Exercise objective >> Retype exactly what appears below from the line containing "Accessibility" down to the line containing "What do rising interest rates have to do with", keeping both end lines. Do not include pictures.

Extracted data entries
══════════
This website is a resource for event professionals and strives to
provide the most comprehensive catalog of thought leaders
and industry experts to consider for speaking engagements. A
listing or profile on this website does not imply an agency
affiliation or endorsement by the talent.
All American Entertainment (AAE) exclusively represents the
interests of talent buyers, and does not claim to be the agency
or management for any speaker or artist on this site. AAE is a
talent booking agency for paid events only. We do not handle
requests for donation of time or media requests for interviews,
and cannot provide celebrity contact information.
══════════
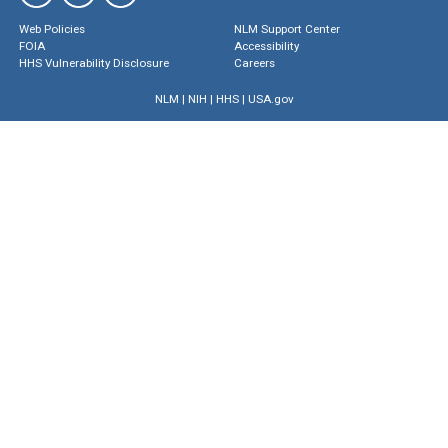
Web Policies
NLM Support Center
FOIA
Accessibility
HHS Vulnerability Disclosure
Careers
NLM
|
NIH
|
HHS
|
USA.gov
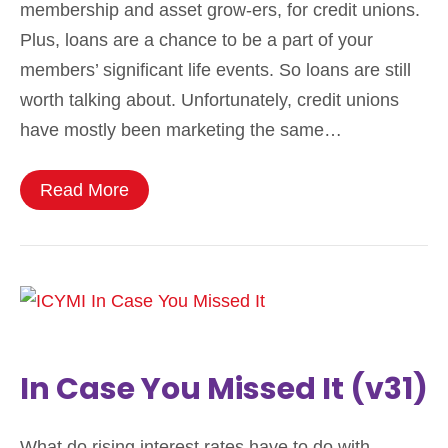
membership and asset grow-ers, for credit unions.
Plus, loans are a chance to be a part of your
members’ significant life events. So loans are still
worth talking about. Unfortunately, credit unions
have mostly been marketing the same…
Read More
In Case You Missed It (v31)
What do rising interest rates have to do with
══════════
The answer >>
Accessibility
HHS Vulnerability Disclosure
Careers
NLM
|
NIH
|
HHS
|
USA.gov
membership and asset grow-ers, for credit unions.
Plus, loans are a chance to be a part of your
members’ significant life events. So loans are still
worth talking about. Unfortunately, credit unions
have mostly been marketing the same…
Read More
In Case You Missed It (v31)
What do rising interest rates have to do with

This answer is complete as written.